出典文書:

---*---

説明

プラズマスプレー装置および方法

プラズマスプレーの装置および方法が開示されている。この装置は、カソードと、アノードと、アノードおよび中間電極によって形成されたプラズマチャネルと、1台以上の流動性材料インジェクタとを備える。プラズマチャネルは、プラズマチャネルを、少なくとも1個の中間電極により形成されたカソード付近の高圧部と、アノード付近の低圧部とに分割する絞り部を有する。動作中に、プラズマ生成ガスは、カソードとアノードとの間に保持されたアークによって加熱され、プラズマを形成する。プラズマが絞り部を通過するとき、プラズマの速度は超音速に増加し、同時にプラズマの静圧が減少する。流動性材料は低圧部内のプラズマ流に注入される。流動性材料中の粒子はプラズマによって加熱され、結果として生じる加熱粒子およびプラズマはプラズマチャネルの出口から出力される。

【発明の詳細な説明】
【技術分野】
【0001】
本発明はプラズマスプレー技術の分野である。特に、流動性材料を噴霧するプラズマ生成装置および方法が開示されている。
【背景技術】
【0002】
プラズマスプレー装置は、例えば、コーティング加工に関連した多くの用途において、粉末材料(または、単に粉末)のような種々の流動性材料を噴霧するために使用される。このような装置は、典型的に、カソードと、アノードと、カソードとアノードとの間に延在しアノードを通過するプラズマチャネルとを備える。動作中に、プラズマ生成ガスはプラズマチャネルに供給される。カソードとアノードとの間に形成される電気アークは、プラズマチャネルの中を流れるガスを加熱し、プラズマ流(プラズマストリームまたはプラズマジェットと呼ばれることもある)を形成する。プラズマ流は、プラズマチャネルの端部でアノードの出口を通って装置から出る。数種のタイプのプラズマスプレー装置が知られている。これらのタイプは、流動性材料がプラズマ流の中に導入(または注入)される位置によって特徴付けられる。以下の検討は粉末スプレー装置に関する。しかし、当業者はその他の材料が噴霧のため使用され得ることを理解するであろう。
【0003】
あるタイプの装置では、粉末はアノード領域でプラズマ流に導入される。このタイプのいくつかの装置では、例えば、米国特許第3,145,287号(特許文献1)、第4,256,779号(特許文献2)および第4,445,021号(特許文献3)に開示されているように、粉末はアノード内の入口を通ってプラズマ流に導入される。このタイプのその他の装置では、例えば、米国特許第4,696,855号(特許文献4)に開示されているように、粉末はプラズマ生成装置の外側に位置しているフィーダによってプラズマ流に導入される。典型的に、粉末はプラズマ流に対し実質的に垂直に注入される。

---*---

(保存データ)
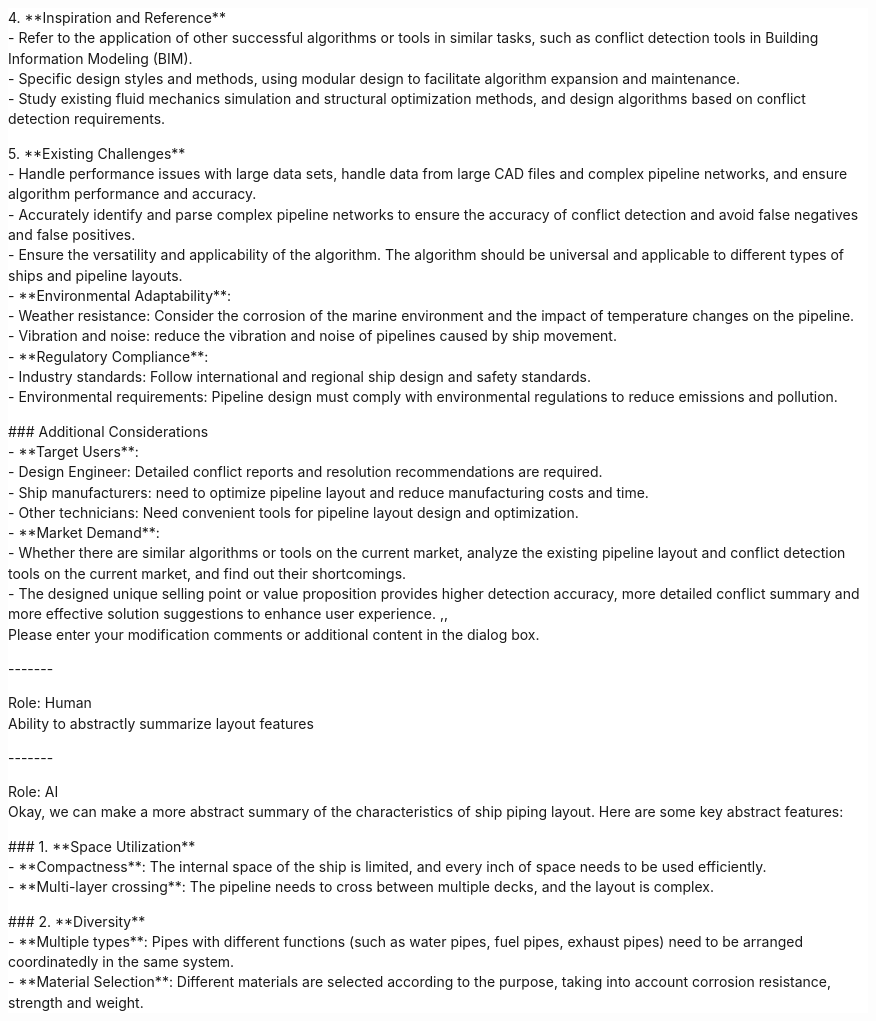 4\. \*\*Inspiration and Reference\*\*  
   \- Refer to the application of other successful algorithms or tools in similar tasks, such as conflict detection tools in Building Information Modeling (BIM).  
   \- Specific design styles and methods, using modular design to facilitate algorithm expansion and maintenance.  
   \- Study existing fluid mechanics simulation and structural optimization methods, and design algorithms based on conflict detection requirements.

5\. \*\*Existing Challenges\*\*  
   \- Handle performance issues with large data sets, handle data from large CAD files and complex pipeline networks, and ensure algorithm performance and accuracy.  
   \- Accurately identify and parse complex pipeline networks to ensure the accuracy of conflict detection and avoid false negatives and false positives.  
   \- Ensure the versatility and applicability of the algorithm. The algorithm should be universal and applicable to different types of ships and pipeline layouts.  
   \- \*\*Environmental Adaptability\*\*:  
     \- Weather resistance: Consider the corrosion of the marine environment and the impact of temperature changes on the pipeline.  
     \- Vibration and noise: reduce the vibration and noise of pipelines caused by ship movement.  
   \- \*\*Regulatory Compliance\*\*:  
     \- Industry standards: Follow international and regional ship design and safety standards.  
     \- Environmental requirements: Pipeline design must comply with environmental regulations to reduce emissions and pollution.

\#\#\# Additional Considerations  
   \- \*\*Target Users\*\*:  
     \- Design Engineer: Detailed conflict reports and resolution recommendations are required.  
     \- Ship manufacturers: need to optimize pipeline layout and reduce manufacturing costs and time.  
     \- Other technicians: Need convenient tools for pipeline layout design and optimization.  
   \- \*\*Market Demand\*\*:  
     \- Whether there are similar algorithms or tools on the current market, analyze the existing pipeline layout and conflict detection tools on the current market, and find out their shortcomings.  
     \- The designed unique selling point or value proposition provides higher detection accuracy, more detailed conflict summary and more effective solution suggestions to enhance user experience. ,,  
​Please enter your modification comments or additional content in the dialog box.

\-------

Role: Human  
Ability to abstractly summarize layout features

\-------

Role: AI  
Okay, we can make a more abstract summary of the characteristics of ship piping layout. Here are some key abstract features:

\#\#\# 1\. \*\*Space Utilization\*\*  
\- \*\*Compactness\*\*: The internal space of the ship is limited, and every inch of space needs to be used efficiently.  
\- \*\*Multi-layer crossing\*\*: The pipeline needs to cross between multiple decks, and the layout is complex.

\#\#\# 2\. \*\*Diversity\*\*  
\- \*\*Multiple types\*\*: Pipes with different functions (such as water pipes, fuel pipes, exhaust pipes) need to be arranged coordinatedly in the same system.  
\- \*\*Material Selection\*\*: Different materials are selected according to the purpose, taking into account corrosion resistance, strength and weight.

---*---

プラズマスプレー装置に関する文書を、最後の文の後から書き進めてください。 データは、プラズマスプレー装置に関する文書とは別の資料です。

課題の結果:
【0004】
このタイプの装置に関連した1つの利点は、粉末がプラズマ流に注入されるときに、プラズマ流が十分に生み出され、温度、速度、エネルギー等のいくつかの既知特性を有することである。これらの特性は、プラズマチャネルの内部幾何形状と、プラズマを生成するために使用されるガスの性質と、ガスが供給される圧力と、カソードとアノードとの間の電位差などに依存しており、制御することができる。アノード領域で粉末を供給する別の利点はプラズマ流の形成が粉末による影響を受けないことである。
【0005】
しかし、アノード領域で粉末を導入することには欠点がある。典型的な粉末は異なるサイズの粒子を有している。このような粉末がプラズマ流に注入されるとき、より高い運動エネルギーを有する重い方の粒子は、軽い方の粒子より速くプラズマストリームの中心に到達する。したがって、軽い方の粒子はアノードからさらに離れた場所にあるプラズマ流の比較的低温のゾーンでプラズマ流の中心に到達することがあり、または、軽い方の粒子はプラズマ流の周辺にとどまることがあり、プラズマ流の中心に決して到達しない。これは2つの望ましくない効果を生み出す。第一に、重い方の粒子は軽い方の粒子より長い期間に亘ってより高温に晒されるので、プラズマ流における粉末の均一性が低い。軽い方の粒子はコーティング加工のため十分に加熱されない場合がある。第二に、コーティングの分布は均一でなく、一部の粒子は表面を単に被覆し損ねることがあり、材料的に不経済である。換言すると、粉末噴霧コーティングは、供給された粉末の一部だけを使用して生成される。このことは特に高価な粉末が使用されるときに不利である。この問題は等しい質量の粒子をもつ粉末を使用することによりある程度まで緩和される。しかし、このような粉末の製造はより高価となり、このような粉末の使用はすべての用途において現実的な代替案ではない。
【0006】
プラズマチャネルのアノード領域内の粉末の実質的に垂直な注入と関連した問題を回避するために、長手方向に粉末供給チャネルを設けることが試みられている。粉末供給チャネルはプラズマチャネルの内側に配置され、装置の動作中にプラズマ流によって取り囲まれる。粉末供給チャネルの出口はプラズマチャネルのアノード領域にある。プラズマチャネルの内側に配置されたこの内部粉末供給チャネルは、プラズマ流の適切な加熱を阻止し、一般に、プラズマ流特性に望ましくない影響を及ぼす。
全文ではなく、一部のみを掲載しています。